La creazione di una moneta comune dei Brics resta però ancora in alto mare, nonostante il progetto della cosiddetta «R5» ancorata all’oro (dalle iniziali delle monete dei cinque Paesi fondatori). Ci vorrebbe una convergenza economica e politica che oggi appare lontana. In compenso, si rafforza il ricorso alle valute locali, grazie a infrastrutture come il Contingent Reserve Arrangement (Cra), una sorta di fondo monetario parallelo, e alla New Development Bank, presieduta da Dilma Rousseff, che finanzia progetti di sviluppo bypassando il dollaro.

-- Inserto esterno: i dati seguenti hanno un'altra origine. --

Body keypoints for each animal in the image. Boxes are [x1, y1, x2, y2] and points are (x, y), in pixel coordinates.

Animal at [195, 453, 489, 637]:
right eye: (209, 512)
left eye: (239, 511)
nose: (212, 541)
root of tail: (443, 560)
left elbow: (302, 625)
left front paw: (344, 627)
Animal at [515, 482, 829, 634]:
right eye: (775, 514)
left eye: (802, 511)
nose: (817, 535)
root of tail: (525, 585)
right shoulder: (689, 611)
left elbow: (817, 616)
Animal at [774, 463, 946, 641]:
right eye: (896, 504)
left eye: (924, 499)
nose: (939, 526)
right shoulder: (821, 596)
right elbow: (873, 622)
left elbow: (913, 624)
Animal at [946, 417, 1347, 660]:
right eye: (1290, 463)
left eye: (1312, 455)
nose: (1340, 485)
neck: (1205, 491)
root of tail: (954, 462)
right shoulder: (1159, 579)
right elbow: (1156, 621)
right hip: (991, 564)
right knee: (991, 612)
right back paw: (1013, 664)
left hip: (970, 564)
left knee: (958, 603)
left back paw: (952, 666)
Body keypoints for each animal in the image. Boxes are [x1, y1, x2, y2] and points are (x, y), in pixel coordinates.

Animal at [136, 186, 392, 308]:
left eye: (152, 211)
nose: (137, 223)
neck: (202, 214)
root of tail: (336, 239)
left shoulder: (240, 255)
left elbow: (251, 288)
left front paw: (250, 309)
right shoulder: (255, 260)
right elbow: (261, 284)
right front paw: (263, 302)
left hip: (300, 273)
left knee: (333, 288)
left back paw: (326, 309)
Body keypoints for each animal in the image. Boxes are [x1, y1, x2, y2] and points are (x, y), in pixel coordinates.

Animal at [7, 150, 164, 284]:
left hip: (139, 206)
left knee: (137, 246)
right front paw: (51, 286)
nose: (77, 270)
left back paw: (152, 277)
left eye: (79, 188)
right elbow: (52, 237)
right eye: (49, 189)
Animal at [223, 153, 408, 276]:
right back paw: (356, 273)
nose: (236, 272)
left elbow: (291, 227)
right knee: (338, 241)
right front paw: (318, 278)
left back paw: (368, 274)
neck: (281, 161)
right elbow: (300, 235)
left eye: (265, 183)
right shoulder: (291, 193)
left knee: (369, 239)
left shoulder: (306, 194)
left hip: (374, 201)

Paradossalmente, i guai per il dollaro vengono più dall’interno che dall’esterno. Il debito pubblico degli Stati Uniti ha superato i 35mila miliardi di dollari. Solo nel 2024, la spesa per interessi è stata pari a 1.200 miliardi, più di quella per la difesa. A fronte di ciò (e delle scorribande del tycoon), molti investitori hanno cominciato a ridurre l’esposizione ai Treasury bond. Secondo il Tesoro Usa, tra gennaio e giugno 2025, le vendite nette di titoli americani da parte di investitori esteri sono aumentate del 20% rispetto allo stesso periodo del 2024. Il risultato è un indebolimento del biglietto verde: -10% dall’inizio dell’anno. Il dilemma americano: per conservare la loro egemonia, gli Stati Uniti hanno bisogno di un dollaro forte, attrattivo, stabile. Ma per esportare di più e correggere la bilancia commerciale servirebbe un dollaro debole. In mezzo, i segnali di caduta dell’economia e i timori per un ritorno dell’inflazione. Certo, il dollaro resta ancora dominante: il 70% degli scambi globali è denominato in valuta statunitense, come l’80% delle transazioni sul mercato del Forex (dove si scambiano valute). Ma l’egemonia monetaria non è un destino eterno. Si costruisce con la fiducia, oltre che sulla forza. E se questo ordine si incrina – come sta accadendo – anche il dominio del dollaro può spezzarsi.